Add Elon/Trump chaos and it clouds planning for the future. People are always slow to recognize patterns as they’re happening, and are quick to blame whoever is in charge at the time, even if they are actually cleaning things up (e.g. Biden). Nobody likes paying the pied piper, especially for other people’s mistakes, even if it benefits everyone long term.
All that said, I mainly wanted to validate to those who struggled finding a job in 2023-2024 (especially in tech) that it was a very difficult time (hardest in 15 years at least), though 2025 seems to be stabilizing (hopefully!), similar to the post-dot-com bubble recovery. While the last couple years were tough, it was nice to see the Fed/economic leadership stabilizing and acting like adults who care about both inflation AND unemployment long term but recognize these things change by quarters and years, not weeks and months. They may not get the credit for a more stable economy during a time of growing political instability, but it is better to have a recovery over two years than one that takes ten.

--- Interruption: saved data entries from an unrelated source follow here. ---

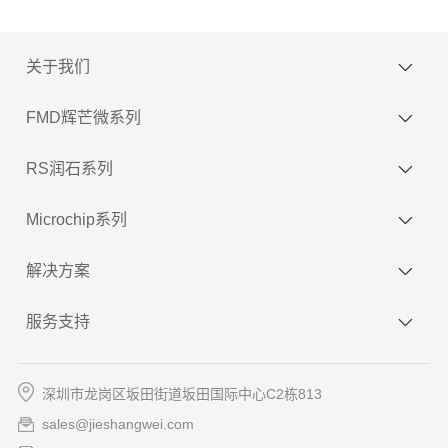
关于我们
FMD辉芒微系列
RS润石系列
Microchip系列
解决方案
服务支持
深圳市龙岗区坂田街道坂田国际中心C2栋813
sales@jieshangwei.com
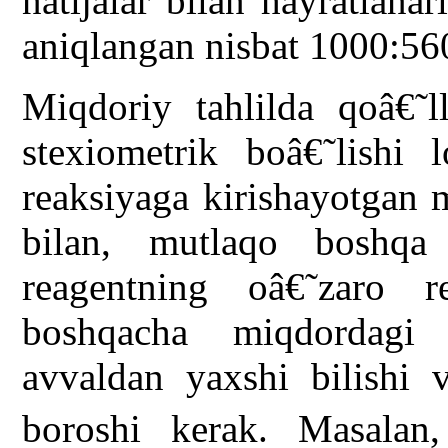
natijalar bilan hayratlana
aniqlangan nisbat 1000:56
Miqdoriy tahlilda qoâ€˜ll
stexiometrik boâ€˜lishi l
reaksiyaga kirishayotgan
bilan, mutlaqo boshqa
reagentning oâ€˜zaro r
boshqacha miqdordagi 
avvaldan yaxshi bilishi 
boroshi kerak. Masalan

TL;DR: trust your gut around hype bubble skepticism. Focus on real people and real value. Hype cycles are inevitable, but fundamentals and learning matter more over time. Don’t put all your eggs in one basket and be open to unexpected futures and outcomes. Diversify your financial, social, skill, and emotional investments in your work.
Regarding hype, if you don’t understand it but see the number goes up, it doesn’t mean you’re wrong to be skeptical. Tech growth often outpaces regulation – and just like with Enron, 2008, Theranos, and WeWork, irrational bubbles often take years to unreval. Even if they seem obvious at the time, when and how bubble burst is impossible to know.